Aspects of the present invention may be utilised with regard to continuous flow phase operations with regard to a gas such as sealing air but it is also envisaged that other gases, liquids or pulverised/fluidised solids may be controlled in accordance with arrangements of aspects of the present invention. Furthermore, there may be dispersed phases of one fluid such as a gas (bubbles) or liquid (droplets) or solid particles within a flow controlled in accordance with arrangements of aspects of the present invention.

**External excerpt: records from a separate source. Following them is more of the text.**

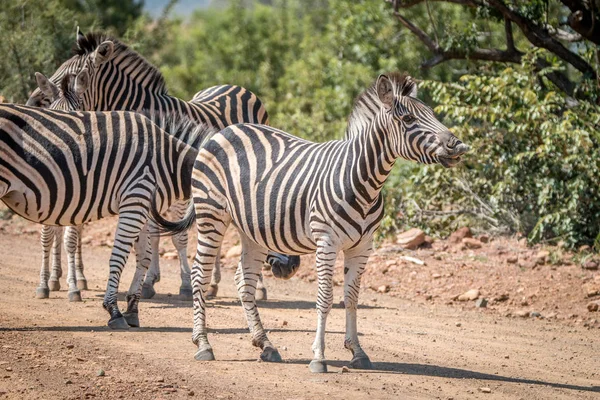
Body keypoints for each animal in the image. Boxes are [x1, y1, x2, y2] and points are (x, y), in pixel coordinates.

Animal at [0, 102, 214, 328]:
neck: (166, 161)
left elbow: (144, 257)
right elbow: (118, 257)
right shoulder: (135, 197)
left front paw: (132, 309)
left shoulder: (141, 205)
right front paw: (114, 310)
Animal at [27, 28, 300, 300]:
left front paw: (182, 284)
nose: (32, 102)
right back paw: (214, 284)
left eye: (71, 75)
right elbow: (150, 235)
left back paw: (256, 287)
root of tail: (236, 86)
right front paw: (148, 282)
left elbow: (174, 237)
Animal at [152, 72, 472, 372]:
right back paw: (203, 343)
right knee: (200, 275)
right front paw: (319, 357)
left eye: (432, 113)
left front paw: (357, 352)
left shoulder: (362, 247)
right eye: (407, 119)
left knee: (245, 281)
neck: (363, 179)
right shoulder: (326, 242)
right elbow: (325, 297)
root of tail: (224, 131)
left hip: (251, 229)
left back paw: (265, 344)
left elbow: (351, 297)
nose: (459, 146)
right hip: (211, 214)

Further aspects of the present invention it will be appreciated by persons skilled in the technology. Thus for example generally the deflector will be formed from relatively robust materials to remain stable in use. However alternatively resilient and deflectable materials may be used which may bend and alter in shape to reduce the deflection surface in particular of a deflector in accordance with aspects of the present invention to alter the operational effective deflection length presented to a fluid flow or air flow in use.

Claims

1. A flow control arrangement comprising:

a flow path,

a flow restrictor in the flow path of reduced area relative to the flow path,

a deflector provided upstream of the flow restrictor in the flow path at a displaced position and orientated towards the restrictor, and

a sealing arrangement upstream of the deflector and configured to provide a fluid flow comprising solid or fluid particles entrained in a gas, wherein

the deflector comprises at least one deposition surface having a width less than a width of the reduced area of the flow restrictor,

the deflector is displaced upstream of the restrictor between four and six times the width of the reduced area of the flow restrictor,

the deflection surface includes a sacrificial deposition area for deposits taken from the flow, and

the deposition area is arranged to limit deposition particle sizes upon fragmentation from the deposition area.

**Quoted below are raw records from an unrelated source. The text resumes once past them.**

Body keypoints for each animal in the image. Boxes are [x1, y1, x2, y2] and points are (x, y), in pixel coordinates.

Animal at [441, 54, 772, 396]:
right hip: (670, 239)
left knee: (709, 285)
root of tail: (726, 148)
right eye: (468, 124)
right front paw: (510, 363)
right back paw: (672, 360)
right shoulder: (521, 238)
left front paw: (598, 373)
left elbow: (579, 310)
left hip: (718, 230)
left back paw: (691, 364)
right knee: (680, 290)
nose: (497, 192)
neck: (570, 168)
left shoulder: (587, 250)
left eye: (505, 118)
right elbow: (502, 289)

2. An arrangement as claimed in claim 1 wherein the deflector has a deflector surface at a deflection angle towards a position upstream of the restrictor.

3. An arrangement as claimed in claim 2 wherein the position is along a vent axis central to the flow path and/or the restrictor.

4. An arrangement as claimed in claim 2 wherein the deflection angle is dependent upon an expected flow rate for the flow in use.

5. An arrangement as claimed in claim 2 wherein the deflection angle can be adjusted.

6. An arrangement as claimed in claim 1 wherein the deflection surface has a width sufficient to deflect the flow in use.

7. An arrangement as claimed in claim 1 wherein the deflection surface is smooth.

8. An arrangement as claimed in claim 1 wherein the deflection surface is undulated or grooved.

9. An arrangement as claimed in claim 1 wherein the deposition area has a width less than the restrictor size.

10. An arrangement as claimed in claim 1 wherein the deflection surface includes a coating to inhibit deposition.

11. An arrangement as claimed in claim 1 wherein the deflector is variably deployable into the flow path.

12. An arrangement as claimed in claim 1 wherein the flow in use is air with entrained oil droplets.

13. An arrangement as claimed in claim 1 wherein the flow in use is air with entrained particulate matter, where deposition and build is possible.

14. An arrangement as claimed in claim 1 wherein the flow deflection feature is hardened or otherwise treated to sacrificially resist erosion.

15. An arrangement as claimed in claim 1 wherein the restrictor is an orifice.

16. A gas turbine engine incorporating a flow control arrangement as claimed in claim 1.